Fehlschlag an Ukraine-Front: Russland feuert immer mehr Bomben auf eigenes Gebiet ab
Sieben Zivilisten beim Einschlag ins russische Belgorod getötet. Offenbar wirft Putins Luftwaffe immer mehr „unzuverlässige“ Gleitbomben ab.
Kiew – Russlands Luftwaffe fliegt im Zuge ihrer Offensive in der Nähe der ukrainischen Stadt Charkiw seit Jahresbeginn immer mehr Angriffe mit sogenannten Gleitbomben. Diese sollen Luftschläge ermöglichen, offenbar recht unpräzise Angriffe ohne Konfrontation mit der ukrainischen Luftabwehr, da sie aus sicherer Entfernung abgeworfen werden können.
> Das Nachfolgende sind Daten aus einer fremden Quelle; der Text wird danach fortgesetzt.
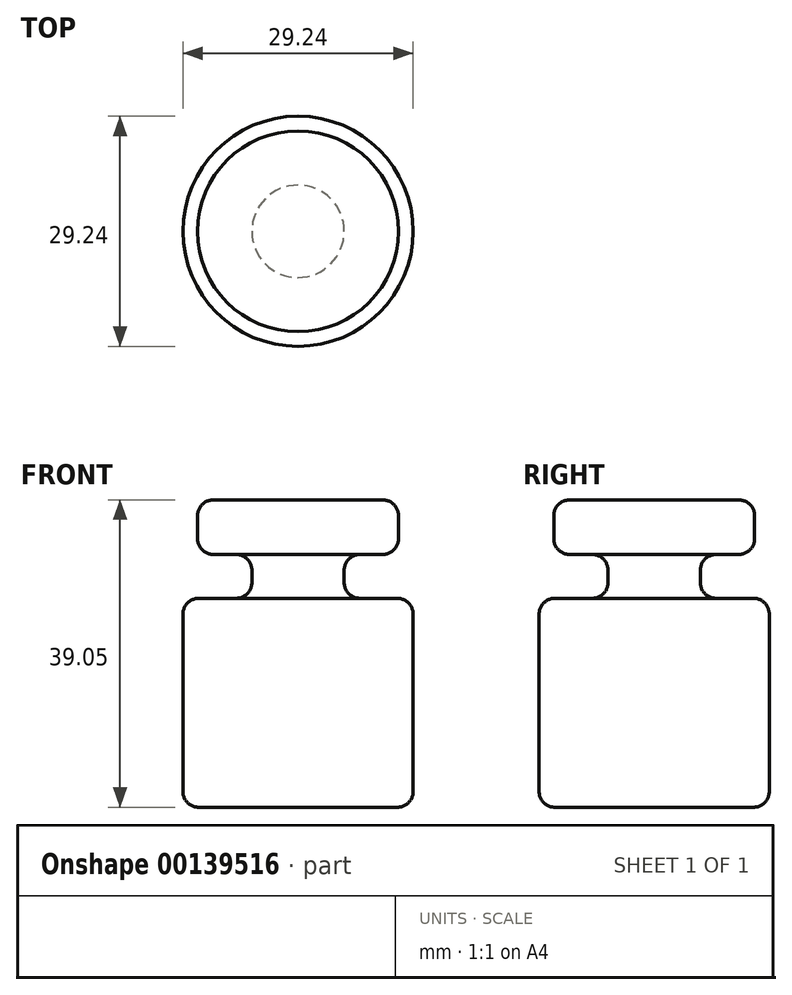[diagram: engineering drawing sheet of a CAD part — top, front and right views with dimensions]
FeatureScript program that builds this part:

Nun verdichteten sich die Berichte von Gleitbomben-Einschlägen in russischen Gebiet, berichtete die ukrainische Kyiv Post. Leidtragende der Einschläge der 500 bis 1500 Kilogramm schweren Bomben ist die Zivilbevölkerung, in der Ukraine wie in Russland.
Russland rüstet Bomben aus Sowjetbeständen für Ukraine-Krieg um
Bei den Gleitbomben handele es sich um nachgerüstete Freifallbomben aus Sowjetbeständen, berichtete der US-Sender CNN. Diese könnten mit eigenen Flügeln bis zu 70 Kilometer weit gleiten. Damit bleiben die russischen Jets weit außerhalb der Reichweite der meisten ukrainischen Luftverteidigungssysteme. Noch auf Befehl im Mai von Russlands Präsidenten Wladimir Putin ausgetauschten Ex-Verteidigungsminister Sergei Schoigu sei die Produktion der Bomben um 40 Prozent gesteigert worden. Ukrainischen Statistiken zufolge warfen russische Kampfjets seit Jahresbeginn im Ukraine-Krieg zwischen 50 und 100 Gleitbomben täglich ab.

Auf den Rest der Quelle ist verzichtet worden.